Relationship researchers say 5 common beliefs about love are quietly working against you
Scroll through any matchmaking app and a pattern emerges almost immediately. Profile after profile leads with the same three qualities: physical appearance, financial standing and social status. In modern dating culture, that trio has a name: LMS, short for looks, money and status. It sounds like a winning formula, but a growing body of psychological research says it could be the very thing keeping real love at a frustrating distance.
That is the central argument behind How To Feel Loved: The Five Mindsets That Get You More of What Matters Most, a new book by happiness researcher Sonja Lyubomirsky, a distinguished professor of psychology at the University of California, Riverside, and Harry Reis, a professor of psychology at the University of Rochester. Their findings, drawn from decades of social and relational science, challenge some of the most deeply held assumptions people bring into their closest relationships.

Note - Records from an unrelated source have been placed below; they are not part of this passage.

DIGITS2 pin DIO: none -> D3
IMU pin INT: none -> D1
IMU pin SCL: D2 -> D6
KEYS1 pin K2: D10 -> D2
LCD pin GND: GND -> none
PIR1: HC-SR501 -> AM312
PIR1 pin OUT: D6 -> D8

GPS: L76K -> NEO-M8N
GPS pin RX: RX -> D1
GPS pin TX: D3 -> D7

Why LMS might be working against you
Physical attractiveness and financial security may generate initial interest, but the research shows they tend to create emotional distance over time rather than genuine closeness. The authors argue that the real path to feeling loved has little to do with how impressive you appear and everything to do with how willing you are to be truly known by another person.
That distinction, while seemingly simple, turns out to be surprisingly difficult to act on because of the myths most people carry into their relationships without ever questioning them.

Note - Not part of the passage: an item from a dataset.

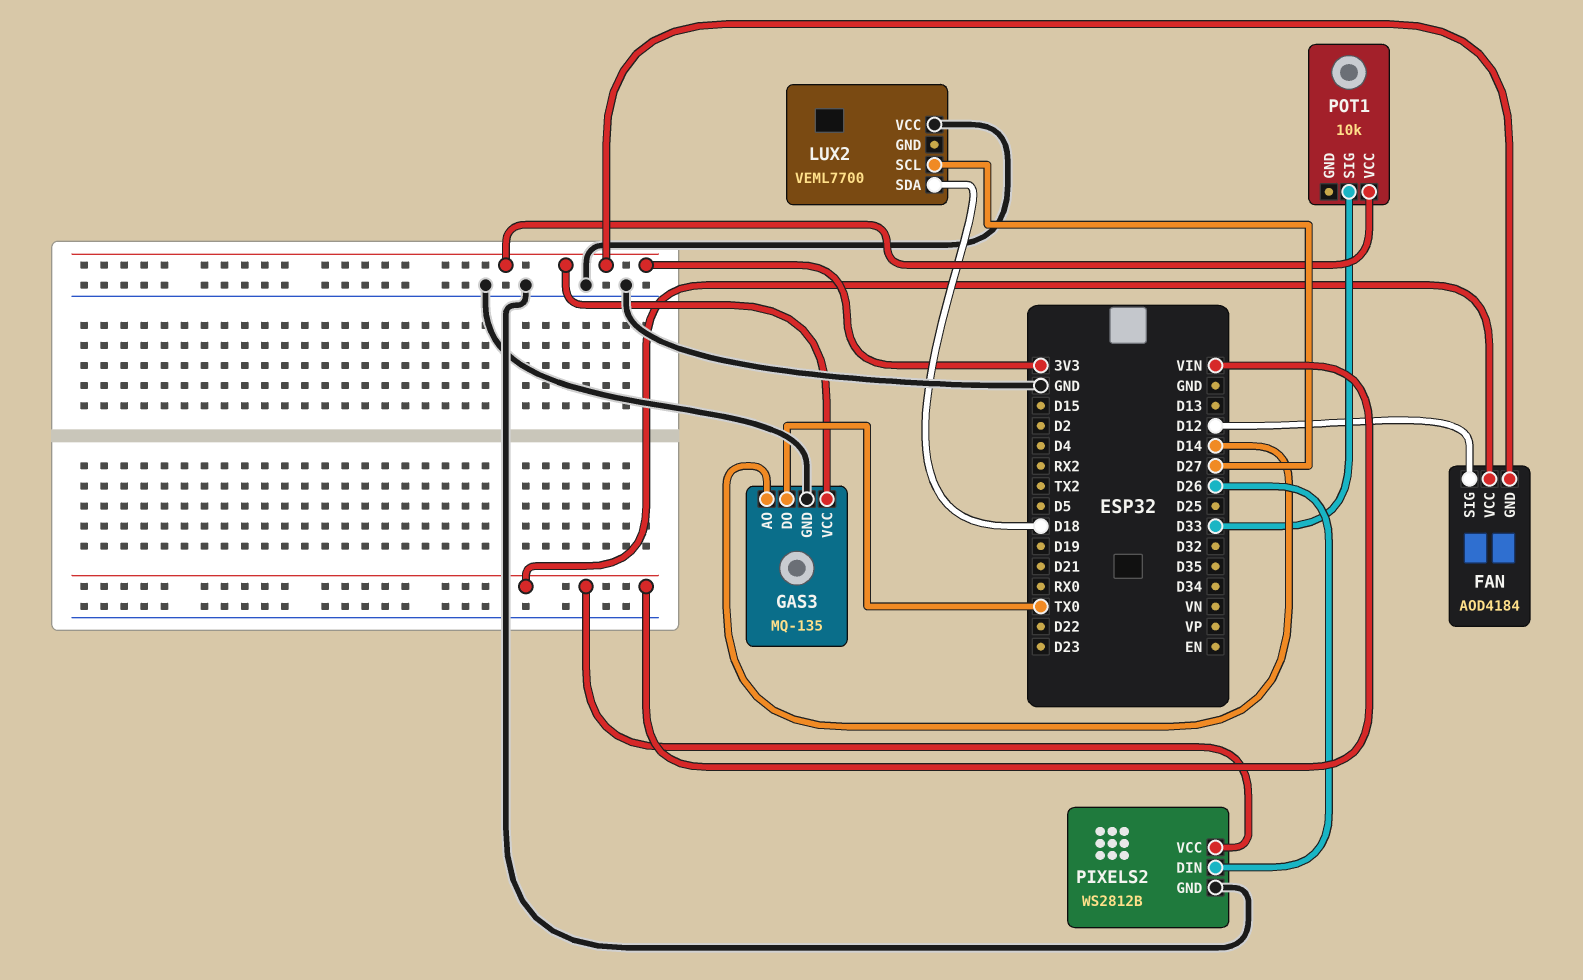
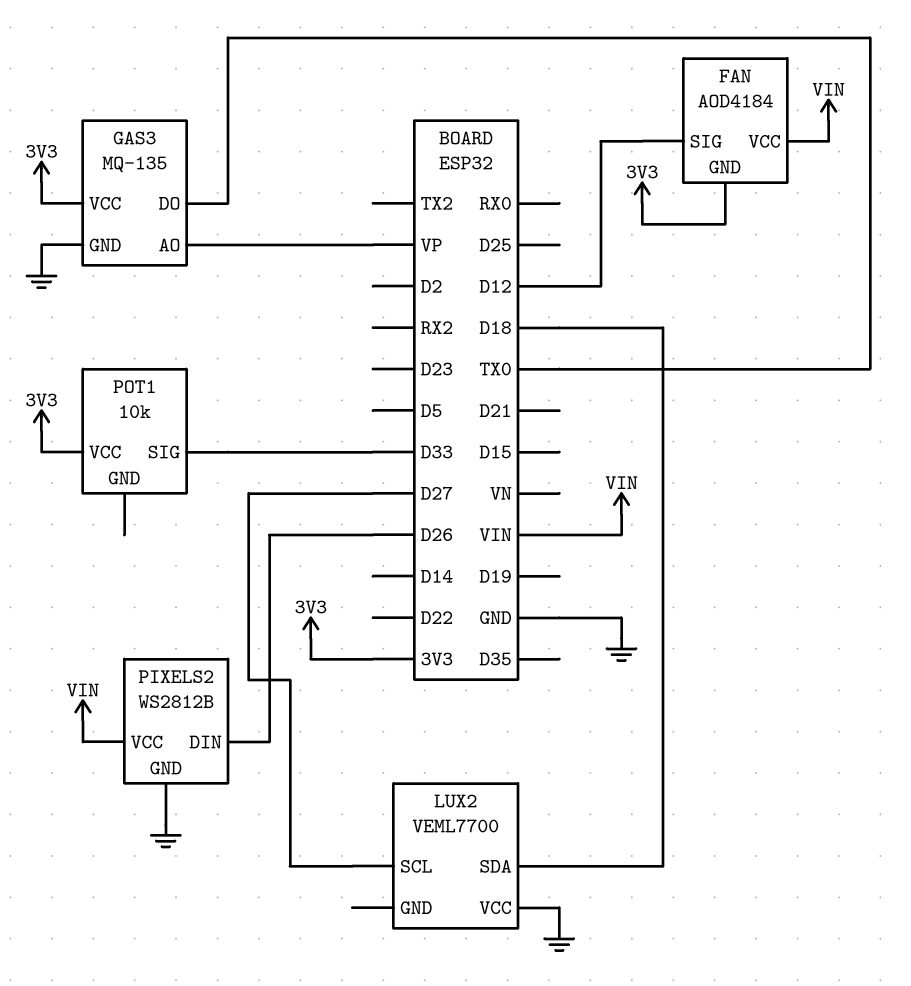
GAS3 pin AO: D14 -> VP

The 5 beliefs quietly blocking real love
Lyubomirsky and Reis point to five core myths that consistently interfere with people feeling loved: 1) believing that becoming more attractive, successful or powerful will unlock deeper connection, 2) thinking that broadcasting achievements and positive qualities will earn lasting admiration, 3) assuming that hiding personal flaws will protect a relationship, 4) relying on love languages as the primary fix for emotional disconnection, and 5) believing that feeling more loved simply requires getting a partner to try harder.
What each of these myths shares is a focus on external conditions rather than the quality of the moments two people actually share with each other.
What the science says actually works
The research points to conversation as the most underestimated engine of connection. Specifically, listening with the genuine intention to understand rather than to respond, asking questions that go deeper than routine small talk, and sharing real parts of yourself rather than a carefully managed version of who you are.
That last point is backed by a compelling strand of research. Decision scientist Leslie John, in her book Revealing: The Underrated Power of Oversharing, makes the case that self-disclosure is one of the most powerful and consistently underused tools for building trust and closeness. Her work cites studies suggesting that sharing more openly, even when it feels uncomfortable, can strengthen immune function, ease symptoms of depression and accelerate emotional recovery. Most people worry about revealing too much. The research suggests the real problem, far more often, is revealing too little.
Why this matters beyond romance
The implications stretch well beyond dating profiles and romantic partnerships. Data from the 2024 American Friendship Project found that while more than 75% of respondents said they were satisfied with the number of friends they had, more than 40% admitted they did not feel as close to those friends as they would like. That gap between having relationships and feeling genuinely connected is where experts say the real work happens.
Social connection researcher Kasley Killam, author of The Art and Science of Connection, has written that meaningful human connection is as essential to survival as food and water, with chronic loneliness linked to higher risks of stroke, dementia and premature death. Against that backdrop, the findings in Lyubomirsky and Reis’s book read less like a self-help guide and more like a quiet, evidence-backed case for rethinking what love actually requires of us.